Marcolin Group Approves Internal Dealing
The Board of Directors of Marcolin S.p.A., in a meeting held today and presided by Giovanni Marcolin Coffen, has approved the new measures regarding the transparency obligations as regards internal dealing, in compliance with the regulating instructions dictated by the Italian Exchange and quoted in the Code of Self-discipline.
As from 1st January 2003, these regulating instructions impose a transparency obligation on the quoted shareholding company with regard to the market about important operations involving financial instruments of the same company or of its subsidiaries, carried out by personnel (the so called 'Relevant Personnel') who, by virtue of the office they hold and the activities they carry out, have access to price sensitive information. With respect to the discipline of reference dictated by the Italian Stock Exchange, the code of behavior of the Marcolin Group is characterised by the following qualifying elements:
• the application of transparency obligations with regard to internal dealing to a certain group of people in the Group sphere known as 'Relevant Personnel' (as well as to the Directors, the Statutory Auditors and the General Manager of the Parent Company). In order to guarantee a suitable flexibility in the identification procedure of 'Relevant Personnel' the possibility of extending the indicated transparency obligations to other subjects, identified by each relevant person, is also provided;
• reduction of the relevance threshold, with reference to Significant Operations to be communicated to the market without delay following the relative implementation (from 250.000 to 150.000 Euro);
• the application of transparency obligations to operations regarding the exercise of any stock options or right of option made by 'Relevant Personnel'.

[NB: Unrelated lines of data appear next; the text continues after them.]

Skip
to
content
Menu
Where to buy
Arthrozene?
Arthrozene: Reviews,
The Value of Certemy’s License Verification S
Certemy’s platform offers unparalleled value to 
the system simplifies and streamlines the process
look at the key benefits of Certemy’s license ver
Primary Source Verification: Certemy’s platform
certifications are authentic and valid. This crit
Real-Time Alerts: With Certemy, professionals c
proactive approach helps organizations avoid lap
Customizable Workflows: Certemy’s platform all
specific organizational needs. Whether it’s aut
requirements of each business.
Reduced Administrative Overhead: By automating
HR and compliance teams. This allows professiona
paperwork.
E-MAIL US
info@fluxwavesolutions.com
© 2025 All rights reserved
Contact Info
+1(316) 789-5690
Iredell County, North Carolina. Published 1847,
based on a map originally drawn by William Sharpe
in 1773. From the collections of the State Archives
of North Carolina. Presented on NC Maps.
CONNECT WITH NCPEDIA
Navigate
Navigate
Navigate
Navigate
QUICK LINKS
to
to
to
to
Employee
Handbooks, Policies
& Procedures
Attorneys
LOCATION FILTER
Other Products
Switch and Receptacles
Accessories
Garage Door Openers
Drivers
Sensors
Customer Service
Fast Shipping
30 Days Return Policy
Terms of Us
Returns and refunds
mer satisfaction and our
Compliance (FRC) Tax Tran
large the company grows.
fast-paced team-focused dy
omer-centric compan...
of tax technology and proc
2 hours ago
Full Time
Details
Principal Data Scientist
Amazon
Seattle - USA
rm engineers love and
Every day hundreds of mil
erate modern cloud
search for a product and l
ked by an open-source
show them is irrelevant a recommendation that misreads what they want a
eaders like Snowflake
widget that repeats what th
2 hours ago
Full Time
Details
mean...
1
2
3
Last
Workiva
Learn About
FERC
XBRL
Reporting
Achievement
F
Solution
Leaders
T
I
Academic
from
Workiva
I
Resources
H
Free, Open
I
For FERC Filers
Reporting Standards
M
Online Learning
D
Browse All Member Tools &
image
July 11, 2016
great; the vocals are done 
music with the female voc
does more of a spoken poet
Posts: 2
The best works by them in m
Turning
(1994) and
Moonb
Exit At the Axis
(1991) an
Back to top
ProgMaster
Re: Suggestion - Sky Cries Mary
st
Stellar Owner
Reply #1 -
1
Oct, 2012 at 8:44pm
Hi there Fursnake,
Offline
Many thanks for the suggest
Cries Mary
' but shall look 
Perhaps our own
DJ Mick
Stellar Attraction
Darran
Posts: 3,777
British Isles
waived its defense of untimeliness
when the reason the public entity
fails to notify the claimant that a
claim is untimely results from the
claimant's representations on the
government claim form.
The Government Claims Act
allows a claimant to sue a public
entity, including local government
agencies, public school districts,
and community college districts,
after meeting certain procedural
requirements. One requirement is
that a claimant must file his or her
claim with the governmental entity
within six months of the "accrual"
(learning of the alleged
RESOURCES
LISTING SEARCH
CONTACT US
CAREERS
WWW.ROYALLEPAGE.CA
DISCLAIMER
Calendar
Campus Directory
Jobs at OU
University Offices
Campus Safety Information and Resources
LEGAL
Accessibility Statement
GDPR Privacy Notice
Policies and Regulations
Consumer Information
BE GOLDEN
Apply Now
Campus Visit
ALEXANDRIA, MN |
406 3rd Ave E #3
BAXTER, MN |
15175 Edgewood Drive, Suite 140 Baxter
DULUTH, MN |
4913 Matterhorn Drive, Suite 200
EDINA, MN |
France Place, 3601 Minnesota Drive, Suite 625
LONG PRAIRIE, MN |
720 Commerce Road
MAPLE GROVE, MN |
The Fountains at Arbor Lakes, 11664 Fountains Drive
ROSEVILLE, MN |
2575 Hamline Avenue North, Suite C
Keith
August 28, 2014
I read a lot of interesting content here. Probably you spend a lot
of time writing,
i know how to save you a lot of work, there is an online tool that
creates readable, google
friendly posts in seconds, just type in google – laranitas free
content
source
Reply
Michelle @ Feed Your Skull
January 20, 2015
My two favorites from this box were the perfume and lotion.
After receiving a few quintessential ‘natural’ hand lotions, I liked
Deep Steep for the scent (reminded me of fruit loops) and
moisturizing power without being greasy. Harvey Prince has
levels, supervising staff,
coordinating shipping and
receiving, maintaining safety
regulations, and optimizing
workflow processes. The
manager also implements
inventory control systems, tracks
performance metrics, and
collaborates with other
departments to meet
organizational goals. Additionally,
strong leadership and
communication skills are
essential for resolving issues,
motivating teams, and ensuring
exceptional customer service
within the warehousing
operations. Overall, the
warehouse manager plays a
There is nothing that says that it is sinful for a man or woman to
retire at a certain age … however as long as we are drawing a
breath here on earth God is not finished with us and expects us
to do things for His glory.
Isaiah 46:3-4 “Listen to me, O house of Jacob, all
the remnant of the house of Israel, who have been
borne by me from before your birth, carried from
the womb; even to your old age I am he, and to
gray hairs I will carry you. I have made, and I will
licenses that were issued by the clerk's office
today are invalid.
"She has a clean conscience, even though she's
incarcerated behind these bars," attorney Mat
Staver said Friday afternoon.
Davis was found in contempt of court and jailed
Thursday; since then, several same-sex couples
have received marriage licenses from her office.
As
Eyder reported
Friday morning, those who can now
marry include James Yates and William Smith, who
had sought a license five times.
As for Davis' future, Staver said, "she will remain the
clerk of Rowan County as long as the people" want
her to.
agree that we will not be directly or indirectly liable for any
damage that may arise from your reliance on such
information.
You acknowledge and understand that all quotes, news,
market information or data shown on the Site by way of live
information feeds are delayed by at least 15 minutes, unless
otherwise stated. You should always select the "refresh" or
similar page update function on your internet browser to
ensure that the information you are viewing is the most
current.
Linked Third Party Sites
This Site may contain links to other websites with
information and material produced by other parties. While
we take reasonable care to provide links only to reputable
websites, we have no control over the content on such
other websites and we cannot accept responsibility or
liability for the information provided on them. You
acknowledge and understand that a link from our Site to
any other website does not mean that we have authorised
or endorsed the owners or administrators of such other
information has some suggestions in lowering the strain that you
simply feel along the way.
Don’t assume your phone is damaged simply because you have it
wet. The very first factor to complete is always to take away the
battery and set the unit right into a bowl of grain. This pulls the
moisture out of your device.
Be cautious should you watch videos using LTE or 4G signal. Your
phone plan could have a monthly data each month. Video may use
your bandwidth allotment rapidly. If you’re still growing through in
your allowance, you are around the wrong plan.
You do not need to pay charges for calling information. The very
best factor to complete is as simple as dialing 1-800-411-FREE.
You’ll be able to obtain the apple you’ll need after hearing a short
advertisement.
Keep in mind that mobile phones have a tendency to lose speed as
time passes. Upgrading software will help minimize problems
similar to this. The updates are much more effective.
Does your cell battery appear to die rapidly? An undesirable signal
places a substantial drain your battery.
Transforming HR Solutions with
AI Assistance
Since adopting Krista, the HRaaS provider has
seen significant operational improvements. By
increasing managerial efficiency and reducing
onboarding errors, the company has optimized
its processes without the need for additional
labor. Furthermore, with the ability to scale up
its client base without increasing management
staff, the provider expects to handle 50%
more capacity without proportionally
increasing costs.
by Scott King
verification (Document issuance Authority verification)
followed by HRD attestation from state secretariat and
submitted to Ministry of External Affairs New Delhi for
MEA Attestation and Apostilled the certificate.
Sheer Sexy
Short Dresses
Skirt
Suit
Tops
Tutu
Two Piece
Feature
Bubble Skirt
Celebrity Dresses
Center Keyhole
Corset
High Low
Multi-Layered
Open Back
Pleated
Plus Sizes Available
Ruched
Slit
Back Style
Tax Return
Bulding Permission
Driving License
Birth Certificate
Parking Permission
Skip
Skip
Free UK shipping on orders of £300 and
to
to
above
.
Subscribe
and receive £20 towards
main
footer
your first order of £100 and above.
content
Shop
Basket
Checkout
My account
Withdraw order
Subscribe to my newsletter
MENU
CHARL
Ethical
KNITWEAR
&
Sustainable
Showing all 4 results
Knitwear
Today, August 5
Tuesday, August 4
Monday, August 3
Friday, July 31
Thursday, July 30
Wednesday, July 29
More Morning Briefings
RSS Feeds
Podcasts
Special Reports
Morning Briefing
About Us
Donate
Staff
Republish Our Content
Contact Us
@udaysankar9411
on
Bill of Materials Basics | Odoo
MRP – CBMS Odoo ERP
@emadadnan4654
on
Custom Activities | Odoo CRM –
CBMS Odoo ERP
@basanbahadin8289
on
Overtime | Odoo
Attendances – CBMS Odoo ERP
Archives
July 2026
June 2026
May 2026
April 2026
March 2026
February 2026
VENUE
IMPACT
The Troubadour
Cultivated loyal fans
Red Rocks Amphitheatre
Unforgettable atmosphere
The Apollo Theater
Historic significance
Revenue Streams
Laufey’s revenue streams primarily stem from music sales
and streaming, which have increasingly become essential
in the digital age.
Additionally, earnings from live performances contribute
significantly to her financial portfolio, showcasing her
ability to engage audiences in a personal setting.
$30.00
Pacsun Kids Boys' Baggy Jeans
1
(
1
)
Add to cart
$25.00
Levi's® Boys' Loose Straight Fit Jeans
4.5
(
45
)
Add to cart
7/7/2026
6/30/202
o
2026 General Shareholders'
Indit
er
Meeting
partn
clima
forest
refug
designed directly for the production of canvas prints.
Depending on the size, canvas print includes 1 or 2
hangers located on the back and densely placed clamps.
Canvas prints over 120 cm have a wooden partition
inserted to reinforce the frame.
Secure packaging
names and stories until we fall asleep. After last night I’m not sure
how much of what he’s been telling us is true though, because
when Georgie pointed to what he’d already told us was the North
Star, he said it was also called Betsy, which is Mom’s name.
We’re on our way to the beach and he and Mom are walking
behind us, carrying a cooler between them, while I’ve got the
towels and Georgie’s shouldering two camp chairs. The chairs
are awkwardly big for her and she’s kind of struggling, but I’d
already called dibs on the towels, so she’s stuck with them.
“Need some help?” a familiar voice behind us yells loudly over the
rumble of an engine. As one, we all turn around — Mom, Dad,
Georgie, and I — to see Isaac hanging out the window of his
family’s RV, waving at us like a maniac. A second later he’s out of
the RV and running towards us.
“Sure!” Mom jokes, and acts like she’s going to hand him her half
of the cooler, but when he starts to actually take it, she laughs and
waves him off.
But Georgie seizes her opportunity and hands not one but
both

• banning 'Relevant Personnel' from carrying out operations during the 15 days preceding the approval of the draft budget and the six-monthly report of the Board of Directors of the Parent Company. The same Board must also identify other blocking periods during the year in concomitance with particular events;
• providing a suitable sanctioning system regarding 'Relevant Personnel' who infringe the instructions of the code of behavior.
During the same meeting the Board of Directors approved the weekly calendar of company events for 2003 in order to facilitate the operators' activity in the financial market.:
• week starting 17th March 2003, meeting of the Board of Directors for approval of the draft budget for the year 2002;
• week starting 21th April 2003, Shareholders' meeting for approval of draft budget for the year 2002;
• week starting 12th May 2003, meeting of the Board of Directors for the approval of the report relative to the first trimester for the year 2003;
• week starting 8th September 2003, meeting of the Board of Directors for the approval of the six-monthly report for the year 2003;
• week starting 10th November 2003, meeting of the Board of Directors for the approval of the report relative to the third trimester for the year 2003.
The Company will keep the market informed on the data regarding the above-mentioned meetings as soon as it is available and of any variations in its calendar for the year 2003.